Output only the lines of the entries that follow, starting at the one with "59: (824, 237)" and running down to the one with "161: (729, 345)", both included and unchanged.

PROVIDED RECORDS:
--- START ---

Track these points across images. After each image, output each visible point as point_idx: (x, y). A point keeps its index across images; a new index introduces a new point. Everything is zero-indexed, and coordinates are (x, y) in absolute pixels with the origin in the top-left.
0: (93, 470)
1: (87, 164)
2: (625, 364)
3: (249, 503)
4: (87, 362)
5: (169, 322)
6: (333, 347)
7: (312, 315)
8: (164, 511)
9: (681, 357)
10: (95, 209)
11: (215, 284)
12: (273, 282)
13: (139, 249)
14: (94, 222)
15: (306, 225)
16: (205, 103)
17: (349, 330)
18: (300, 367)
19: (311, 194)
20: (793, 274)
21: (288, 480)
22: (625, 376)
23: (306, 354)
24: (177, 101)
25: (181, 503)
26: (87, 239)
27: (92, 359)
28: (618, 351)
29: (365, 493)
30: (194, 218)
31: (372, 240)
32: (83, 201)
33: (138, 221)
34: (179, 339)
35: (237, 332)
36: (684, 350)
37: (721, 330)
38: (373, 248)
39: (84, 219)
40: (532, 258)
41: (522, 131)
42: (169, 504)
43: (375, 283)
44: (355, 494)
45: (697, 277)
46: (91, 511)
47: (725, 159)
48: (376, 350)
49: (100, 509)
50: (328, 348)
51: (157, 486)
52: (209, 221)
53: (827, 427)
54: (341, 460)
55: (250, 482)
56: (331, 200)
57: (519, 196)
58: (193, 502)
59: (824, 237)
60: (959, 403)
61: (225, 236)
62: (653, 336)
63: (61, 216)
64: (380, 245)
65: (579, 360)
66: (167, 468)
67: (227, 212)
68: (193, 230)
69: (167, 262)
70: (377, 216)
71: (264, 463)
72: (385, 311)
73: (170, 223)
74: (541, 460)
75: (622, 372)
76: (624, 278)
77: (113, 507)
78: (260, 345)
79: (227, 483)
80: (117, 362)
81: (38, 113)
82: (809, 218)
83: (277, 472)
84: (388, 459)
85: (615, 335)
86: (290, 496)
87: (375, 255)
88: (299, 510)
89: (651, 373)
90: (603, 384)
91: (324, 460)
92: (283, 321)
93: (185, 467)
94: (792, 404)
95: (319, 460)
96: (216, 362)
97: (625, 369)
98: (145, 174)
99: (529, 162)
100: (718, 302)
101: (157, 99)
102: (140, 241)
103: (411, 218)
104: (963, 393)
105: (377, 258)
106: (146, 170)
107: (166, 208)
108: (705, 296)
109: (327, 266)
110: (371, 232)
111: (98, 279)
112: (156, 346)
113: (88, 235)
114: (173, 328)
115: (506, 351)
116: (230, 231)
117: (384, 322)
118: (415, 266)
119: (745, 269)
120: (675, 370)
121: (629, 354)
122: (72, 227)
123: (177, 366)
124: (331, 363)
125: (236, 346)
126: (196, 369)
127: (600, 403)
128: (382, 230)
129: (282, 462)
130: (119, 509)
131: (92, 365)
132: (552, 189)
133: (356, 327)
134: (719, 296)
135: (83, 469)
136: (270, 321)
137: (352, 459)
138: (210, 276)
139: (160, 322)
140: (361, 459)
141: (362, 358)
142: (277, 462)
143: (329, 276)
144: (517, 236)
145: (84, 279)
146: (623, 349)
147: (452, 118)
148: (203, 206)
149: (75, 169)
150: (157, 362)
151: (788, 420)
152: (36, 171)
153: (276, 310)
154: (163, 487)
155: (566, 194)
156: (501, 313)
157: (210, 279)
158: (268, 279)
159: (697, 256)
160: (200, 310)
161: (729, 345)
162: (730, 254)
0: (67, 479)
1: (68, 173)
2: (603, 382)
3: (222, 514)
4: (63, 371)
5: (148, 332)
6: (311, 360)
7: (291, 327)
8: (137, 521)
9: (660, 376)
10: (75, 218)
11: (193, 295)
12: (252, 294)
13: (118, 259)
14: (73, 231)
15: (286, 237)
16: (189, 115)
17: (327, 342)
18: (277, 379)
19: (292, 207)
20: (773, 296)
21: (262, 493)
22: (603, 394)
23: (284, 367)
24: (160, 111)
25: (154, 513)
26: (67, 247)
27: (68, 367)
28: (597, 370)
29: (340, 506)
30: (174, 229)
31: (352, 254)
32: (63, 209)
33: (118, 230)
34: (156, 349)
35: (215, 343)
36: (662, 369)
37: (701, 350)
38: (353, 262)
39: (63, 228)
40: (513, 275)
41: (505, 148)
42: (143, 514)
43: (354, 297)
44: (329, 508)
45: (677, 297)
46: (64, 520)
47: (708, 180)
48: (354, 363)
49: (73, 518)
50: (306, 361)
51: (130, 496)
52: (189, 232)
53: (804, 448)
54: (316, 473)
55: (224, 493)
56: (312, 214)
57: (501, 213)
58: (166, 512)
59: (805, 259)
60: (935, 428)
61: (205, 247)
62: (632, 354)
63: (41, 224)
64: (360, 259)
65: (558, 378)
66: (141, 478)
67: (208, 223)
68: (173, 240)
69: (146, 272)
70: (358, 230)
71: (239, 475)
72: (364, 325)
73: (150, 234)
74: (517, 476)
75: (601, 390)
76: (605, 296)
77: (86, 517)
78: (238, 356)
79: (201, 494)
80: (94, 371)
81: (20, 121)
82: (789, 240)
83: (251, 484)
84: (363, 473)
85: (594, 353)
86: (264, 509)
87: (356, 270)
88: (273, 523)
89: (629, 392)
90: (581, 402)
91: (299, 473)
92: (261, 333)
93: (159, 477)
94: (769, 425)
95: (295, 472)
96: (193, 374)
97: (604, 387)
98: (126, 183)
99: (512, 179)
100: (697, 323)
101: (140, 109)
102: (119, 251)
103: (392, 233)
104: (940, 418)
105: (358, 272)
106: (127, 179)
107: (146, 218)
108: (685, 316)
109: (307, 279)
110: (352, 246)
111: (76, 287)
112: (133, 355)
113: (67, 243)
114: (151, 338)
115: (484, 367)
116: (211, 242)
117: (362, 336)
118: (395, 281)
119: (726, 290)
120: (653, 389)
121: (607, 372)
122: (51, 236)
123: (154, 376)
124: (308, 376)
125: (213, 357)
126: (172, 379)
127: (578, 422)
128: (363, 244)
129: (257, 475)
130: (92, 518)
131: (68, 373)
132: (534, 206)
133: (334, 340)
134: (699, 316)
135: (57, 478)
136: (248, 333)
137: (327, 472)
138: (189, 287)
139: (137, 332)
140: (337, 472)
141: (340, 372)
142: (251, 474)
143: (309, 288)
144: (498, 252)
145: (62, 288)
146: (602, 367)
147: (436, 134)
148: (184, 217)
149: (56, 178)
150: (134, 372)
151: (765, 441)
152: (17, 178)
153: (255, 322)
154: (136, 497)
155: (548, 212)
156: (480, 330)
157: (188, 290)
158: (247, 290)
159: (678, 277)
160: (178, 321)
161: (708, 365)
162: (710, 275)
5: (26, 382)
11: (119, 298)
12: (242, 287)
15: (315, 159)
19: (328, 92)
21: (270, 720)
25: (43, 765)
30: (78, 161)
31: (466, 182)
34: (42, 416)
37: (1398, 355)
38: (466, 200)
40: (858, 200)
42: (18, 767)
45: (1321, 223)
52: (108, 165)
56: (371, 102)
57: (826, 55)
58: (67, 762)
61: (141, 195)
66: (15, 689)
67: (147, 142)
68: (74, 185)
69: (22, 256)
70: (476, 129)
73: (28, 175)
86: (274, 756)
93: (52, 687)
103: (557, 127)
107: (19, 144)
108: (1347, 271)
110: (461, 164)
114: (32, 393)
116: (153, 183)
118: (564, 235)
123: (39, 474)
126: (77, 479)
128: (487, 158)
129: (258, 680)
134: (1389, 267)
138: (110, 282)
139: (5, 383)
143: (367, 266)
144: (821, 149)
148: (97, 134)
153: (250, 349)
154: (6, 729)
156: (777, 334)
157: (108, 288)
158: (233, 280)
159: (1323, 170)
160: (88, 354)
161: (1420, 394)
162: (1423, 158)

--- END ---

ANSWER TO THIS PROBLEM:
59: (824, 237)
60: (959, 403)
61: (225, 236)
62: (653, 336)
63: (61, 216)
64: (380, 245)
65: (579, 360)
66: (167, 468)
67: (227, 212)
68: (193, 230)
69: (167, 262)
70: (377, 216)
71: (264, 463)
72: (385, 311)
73: (170, 223)
74: (541, 460)
75: (622, 372)
76: (624, 278)
77: (113, 507)
78: (260, 345)
79: (227, 483)
80: (117, 362)
81: (38, 113)
82: (809, 218)
83: (277, 472)
84: (388, 459)
85: (615, 335)
86: (290, 496)
87: (375, 255)
88: (299, 510)
89: (651, 373)
90: (603, 384)
91: (324, 460)
92: (283, 321)
93: (185, 467)
94: (792, 404)
95: (319, 460)
96: (216, 362)
97: (625, 369)
98: (145, 174)
99: (529, 162)
100: (718, 302)
101: (157, 99)
102: (140, 241)
103: (411, 218)
104: (963, 393)
105: (377, 258)
106: (146, 170)
107: (166, 208)
108: (705, 296)
109: (327, 266)
110: (371, 232)
111: (98, 279)
112: (156, 346)
113: (88, 235)
114: (173, 328)
115: (506, 351)
116: (230, 231)
117: (384, 322)
118: (415, 266)
119: (745, 269)
120: (675, 370)
121: (629, 354)
122: (72, 227)
123: (177, 366)
124: (331, 363)
125: (236, 346)
126: (196, 369)
127: (600, 403)
128: (382, 230)
129: (282, 462)
130: (119, 509)
131: (92, 365)
132: (552, 189)
133: (356, 327)
134: (719, 296)
135: (83, 469)
136: (270, 321)
137: (352, 459)
138: (210, 276)
139: (160, 322)
140: (361, 459)
141: (362, 358)
142: (277, 462)
143: (329, 276)
144: (517, 236)
145: (84, 279)
146: (623, 349)
147: (452, 118)
148: (203, 206)
149: (75, 169)
150: (157, 362)
151: (788, 420)
152: (36, 171)
153: (276, 310)
154: (163, 487)
155: (566, 194)
156: (501, 313)
157: (210, 279)
158: (268, 279)
159: (697, 256)
160: (200, 310)
161: (729, 345)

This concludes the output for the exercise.